Stored data entries
• • • • •

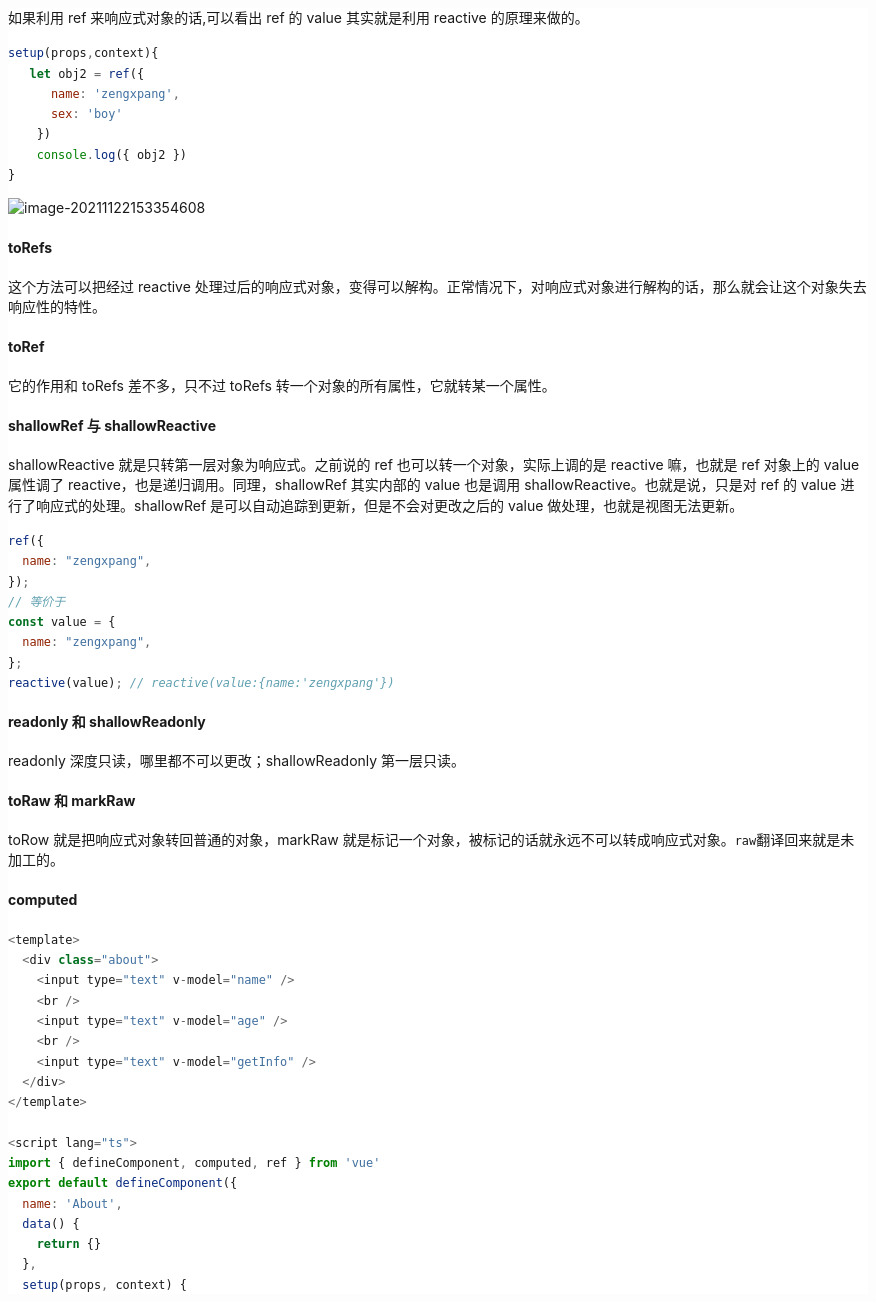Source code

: 如果利用 ref 来响应式对象的话,可以看出 ref 的 value 其实就是利用 reactive 的原理来做的。

```js
setup(props,context){
   let obj2 = ref({
      name: 'zengxpang',
      sex: 'boy'
    })
    console.log({ obj2 })
}
```

![image-20211122153354608](https://cdn.jsdelivr.net/gh/JingWZeng/markdownImg/img/202111221533648.png)

#### toRefs

这个方法可以把经过 reactive 处理过后的响应式对象，变得可以解构。正常情况下，对响应式对象进行解构的话，那么就会让这个对象失去响应性的特性。

#### toRef

它的作用和 toRefs 差不多，只不过 toRefs 转一个对象的所有属性，它就转某一个属性。

#### shallowRef 与 shallowReactive

shallowReactive 就是只转第一层对象为响应式。之前说的 ref 也可以转一个对象，实际上调的是 reactive 嘛，也就是 ref 对象上的 value 属性调了 reactive，也是递归调用。同理，shallowRef 其实内部的 value 也是调用 shallowReactive。也就是说，只是对 ref 的 value 进行了响应式的处理。shallowRef 是可以自动追踪到更新，但是不会对更改之后的 value 做处理，也就是视图无法更新。

```js
ref({
  name: "zengxpang",
});
// 等价于
const value = {
  name: "zengxpang",
};
reactive(value); // reactive(value:{name:'zengxpang'})
```

#### readonly 和 shallowReadonly

readonly 深度只读，哪里都不可以更改；shallowReadonly 第一层只读。

#### toRaw 和 markRaw

toRow 就是把响应式对象转回普通的对象，markRaw 就是标记一个对象，被标记的话就永远不可以转成响应式对象。`raw`翻译回来就是未加工的。

#### computed

```js
<template>
  <div class="about">
    <input type="text" v-model="name" />
    <br />
    <input type="text" v-model="age" />
    <br />
    <input type="text" v-model="getInfo" />
  </div>
</template>

<script lang="ts">
import { defineComponent, computed, ref } from 'vue'
export default defineComponent({
  name: 'About',
  data() {
    return {}
  },
  setup(props, context) {
```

• • • • •

Problem statement: Leave out the pictures and restate, word for word, the lines from the top of the data through the line containing "#### toRaw 和 markRaw", both included.

Result for this exercise:
Source code

: 如果利用 ref 来响应式对象的话,可以看出 ref 的 value 其实就是利用 reactive 的原理来做的。

```js
setup(props,context){
   let obj2 = ref({
      name: 'zengxpang',
      sex: 'boy'
    })
    console.log({ obj2 })
}
```

![image-20211122153354608](https://cdn.jsdelivr.net/gh/JingWZeng/markdownImg/img/202111221533648.png)

#### toRefs

这个方法可以把经过 reactive 处理过后的响应式对象，变得可以解构。正常情况下，对响应式对象进行解构的话，那么就会让这个对象失去响应性的特性。

#### toRef

它的作用和 toRefs 差不多，只不过 toRefs 转一个对象的所有属性，它就转某一个属性。

#### shallowRef 与 shallowReactive

shallowReactive 就是只转第一层对象为响应式。之前说的 ref 也可以转一个对象，实际上调的是 reactive 嘛，也就是 ref 对象上的 value 属性调了 reactive，也是递归调用。同理，shallowRef 其实内部的 value 也是调用 shallowReactive。也就是说，只是对 ref 的 value 进行了响应式的处理。shallowRef 是可以自动追踪到更新，但是不会对更改之后的 value 做处理，也就是视图无法更新。

```js
ref({
  name: "zengxpang",
});
// 等价于
const value = {
  name: "zengxpang",
};
reactive(value); // reactive(value:{name:'zengxpang'})
```

#### readonly 和 shallowReadonly

readonly 深度只读，哪里都不可以更改；shallowReadonly 第一层只读。

#### toRaw 和 markRaw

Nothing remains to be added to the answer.